Actually, it was sarcasm, based on the implication in your questions that you wish to retain the lion's share of your assets, leaving a wife and mother with little or nothing.

By the way, culture and race are two different things. A comment about one is not a comment about the other. There was a time long ago in the US when women were treated as chattel and the treatment had nothing to do with race.

can she contest it claiming she didn't understand what she was signing?

Yes. You've already said that English wasn't her first language. And your reference to your culture where men own the property suggests that women have few rights and are trained from birth to acquiesce to the demands of their husbands. That gave you a powerful advantage when you "asked" her to sign those documents. Now, after several years of Americanization, she knows better.

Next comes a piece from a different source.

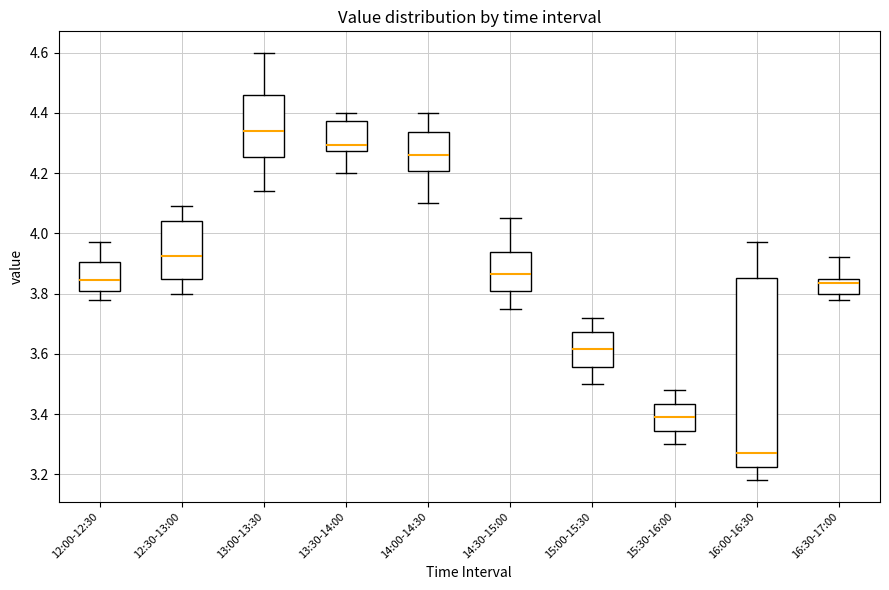

Where is the lower edge of the box for 12:30-13:00 on the y-axis? The values are not printed on the chart, so give them approximately, as read against the axis.

3.86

American women would not agree to post nuptial agreements without some undue influence going on, or at least significant financial incentive.
 
Divorce was her idea, not mine, so she is doing the leaving, not me leaving a wife and mother. Prejudice towards culture is still prejudice. And woman have rights, but they are specifically divided where the husband keeps real estate. "After several years of Americanization" as in when she was taking English classes and learning the language for 4 years before signing the agreement for the house.

Everything you say is based on assumption. She is not a weak, stupid victim. Actually she was a lawyer and knows how to fight legal matters.
 
Did she have an attorney advising her at the time of signing who was not the same attorney as was representing you? If not, she's in a much better place to argue that the document should not be enforced. Also, you really do come across as believing you pulled the wool over her eyes and now are upset that your plan may not work. Just sayin'
 
Did she have an attorney advising her at the time of signing who was not the same attorney as was representing you? If not, she's in a much better place to argue that the document should not be enforced. Also, you really do come across as believing you pulled the wool over her eyes and now are upset that your plan may not work. Just sayin'
How do I come across as having pulled the wool over her eyes?